Fernando Savater (Publicado en Tiempo - UPyD, aquí)
Soy de los que se alegran sin mayores circunloquios de que el secuestro del atunero Alakrana por piratas somalíes haya acabado sin víctimas mortales…en ningún bando. Que el gobierno español haya pagado o ayudado a pagar el rescate no es sin duda una gesta gloriosa de nuestra diplomacia pero lo prefiero a la nueva batalla de Trafalgar que reclamaban algunos matasietes de esos que tanto abundan en despachos y redacciones periodísticas. A fin de cuentas, el barco pesquero estaba donde no debería haber estado y que todos sus tripulantes hayan vuelto sanos y salvos a casa es un alivio…aunque desde luego no constituya un triunfo.
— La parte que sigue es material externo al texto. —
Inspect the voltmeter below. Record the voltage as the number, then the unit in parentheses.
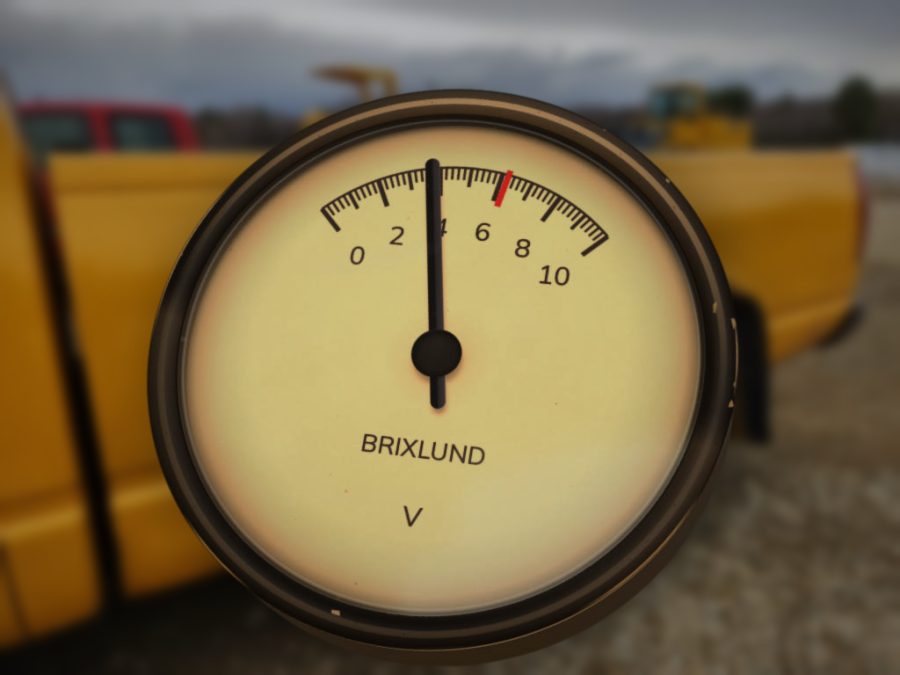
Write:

De las aguas procelosas en las que falta la ley y todos se aprovechan de su ausencia, es difícil salir con la cabeza muy alta.
Porque efectivamente Somalia es un estado fallido, un nudo de corrupción y violencia desesperada en que impera el sálvese quien pueda y la rebatiña: situación de la que todos se aprovechan, los pescadores europeos y los piratas que pescan pescadores. Los principales perjudicados de este desgobierno son naturalmente los propios somalíes, que tienen que padecer a los señores de la guerra en tierra firme y a quienes esquilman sus aguas territoriales (probablemente utilizando artes de pesca que no se aceptarían en otros casos) en el mar. Por no hablar de los intermediarios interesados que en sus confortables despachos londinenses sacan tajada de las fechorías ajenas (de estos intermediarios “altruistas” algo sabemos ya en el País Vasco, aprendido de los secuestros de ETA). Los somalíes más jóvenes se apuntan a la patente de corso y, según cuentan los que más saben, no todos derrochan el dinero mal habido en orgías: bastantes lo ahorran para pagarse el viaje a Canadá o cualquier otro paraíso remoto y empezar allí una nueva vida, más prometedora.
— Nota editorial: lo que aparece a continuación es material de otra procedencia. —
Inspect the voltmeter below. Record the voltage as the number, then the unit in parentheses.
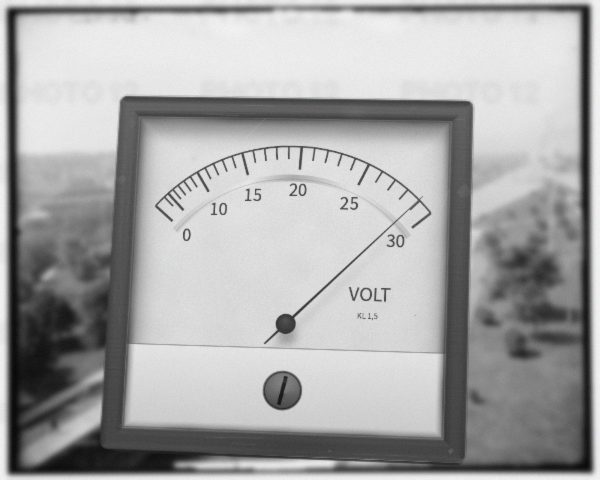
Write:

El sector pesquero está en crisis, los caladeros de Europa y Norteamérica padecen sobreexplotación y la vida laboral y familiar de los pescadores de altura es de extrema dureza. Sin embargo, que más de ochocientos barcos europeos faenen en las costas de Somalia sin encomendarse a Dios pero pidiendo al Diablo de las armas guerreras que los protejan de revanchas tan peligrosas como comprensibles no es cosa para enorgullecerse. Suena a lo de siempre: oímos por todas partes lamentos por la triste suerte de los países africanos pero seguimos con la misma política expoliadora de los tiempos coloniales, aprovechándonos de la desunión tribal para obtener beneficios lucrativos.
Está muy bien defender la seguridad de nuestros barcos en el Indico pero ¿qué hay del tan publicitado comercio justo? ¿qué pensamos hacer para favorecer también la seguridad y la prosperidad de los somalíes abandonados a mafias de uno y otro color? Nosotros, españoles, ¿aplicaremos en esos mares la misma política cínica e hipócrita que en el Sahara occidental? Y luego está la pregunta del millón: ¿cuando asumiremos de manera efectiva, como norma de política realista sin cinismo, que la mejor garantía de seguridad internacional es favorecer la justicia en las relaciones entre los países, así como fomentar económica y socialmente la democracia allí dónde apenas apunta…sin rentabilizar maquiavélicamente su déficit?